A: Not usually. The rare times I find myself stuck is when trying to deliver the perfect line of dialogue to wrap up a scene or blend in its consequence in the very next one. After ten minutes, I stick with my gut and move on. By the second draft, the characters usually dictate their own dialogue, and the right words always find their way in.

Q: What's your background? Have you written any other screenplays or television scripts?

A: I attempted to write a novel years ago, but all the successful ones find a way to take ten pages to describe a table lamp (I'm kidding. Five pages, at most). I loved movies and realized most screenplays were only 110 pages long. "I could do that!" I thought... foolishly. That was five years and a ton of research ago. The first two screenplays I wrote were hideous, and had no structure. It takes time and desire to get any good at it, and, as I said earlier, we're never happy with anything we've finished. In the last few years, I've written several quality scripts that have earned even better recognition, and feel I'm on the precipice of that one great opportunity.
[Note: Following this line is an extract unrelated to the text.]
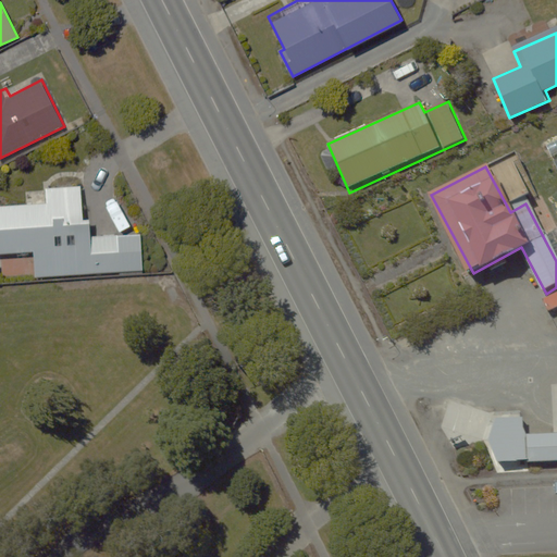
[(46,185),(46,200),(0,201),(0,251),(34,250),(34,274),(145,271),(144,233),(90,234),(90,220),(85,220),(84,184),(46,185)]
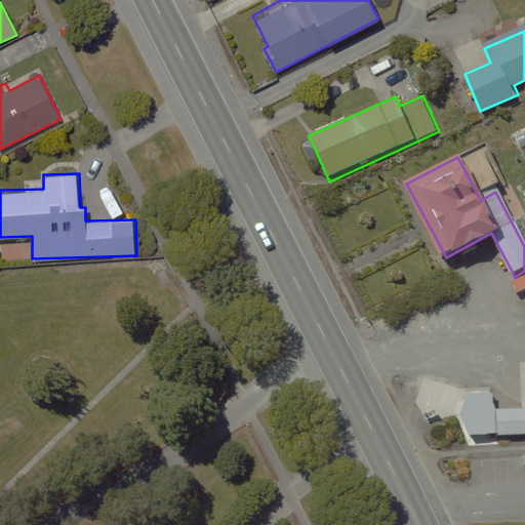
[(524,409),(496,411),(494,389),(466,391),(469,436),(524,433),(524,409)]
Q: Do you live in Los Angeles? If not, do you have any plans to move there?

A: I don't. I grew up in Jersey, but in the last few years, I've imagined myself on the left coast, whether it be for a movie shoot or permanently. I'm hoping that by the time I get there, they realize you can actually have highways, as in plural, that connect to Los Angeles.

Q: What's next? Are you working on a new script?

A: I finished a Christmas screenplay last month, and "Which One Do I Whack?" recently. I have two more comedies in mind, and they should be done by April. Then I plan to rewrite a comedy-drama that won a contest three years ago because the story was so different and well-received by so many.